Exercise aim: Turn every line of the data below into a Markdown table with the columns "Row" and "Line," numbering each row and skipping blank lines. Leave the pictures out of your answer.

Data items
------------------------------

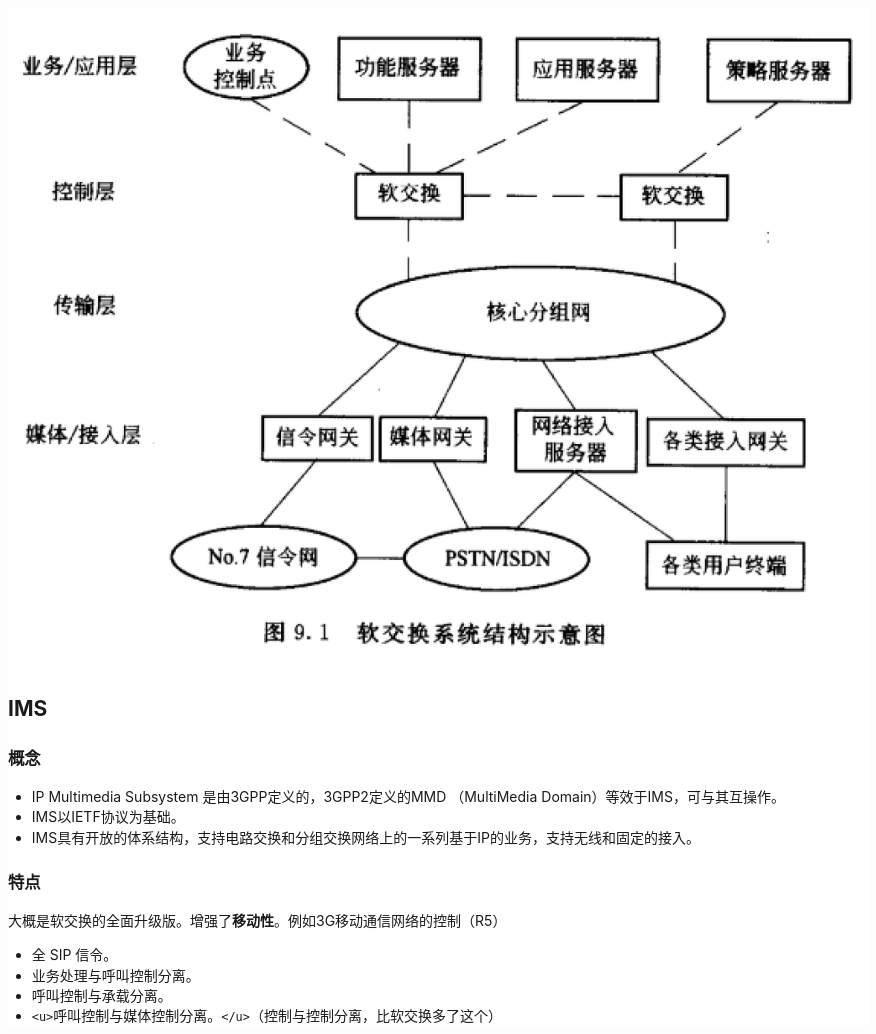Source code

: ![img](现代交换原理.imgs/2022-06-12-23-40-39-V62myb.png)

## IMS

### 概念

- IP Multimedia Subsystem 是由3GPP定义的，3GPP2定义的MMD （MultiMedia Domain）等效于IMS，可与其互操作。
- IMS以IETF协议为基础。
- IMS具有开放的体系结构，支持电路交换和分组交换网络上的一系列基于IP的业务，支持无线和固定的接入。

### 特点

大概是软交换的全面升级版。增强了**移动性**。例如3G移动通信网络的控制（R5）

- 全 SIP 信令。
- 业务处理与呼叫控制分离。
- 呼叫控制与承载分离。
- `<u>`呼叫控制与媒体控制分离。`</u>`（控制与控制分离，比软交换多了这个）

------------------------------

Task solution:
| Row | Line |
|---|---|
| 1 | Source code |
| 2 | : ![img](现代交换原理.imgs/2022-06-12-23-40-39-V62myb.png) |
| 3 | ## IMS |
| 4 | ### 概念 |
| 5 | - IP Multimedia Subsystem 是由3GPP定义的，3GPP2定义的MMD （MultiMedia Domain）等效于IMS，可与其互操作。 |
| 6 | - IMS以IETF协议为基础。 |
| 7 | - IMS具有开放的体系结构，支持电路交换和分组交换网络上的一系列基于IP的业务，支持无线和固定的接入。 |
| 8 | ### 特点 |
| 9 | 大概是软交换的全面升级版。增强了**移动性**。例如3G移动通信网络的控制（R5） |
| 10 | - 全 SIP 信令。 |
| 11 | - 业务处理与呼叫控制分离。 |
| 12 | - 呼叫控制与承载分离。 |
| 13 | - `<u>`呼叫控制与媒体控制分离。`</u>`（控制与控制分离，比软交换多了这个） |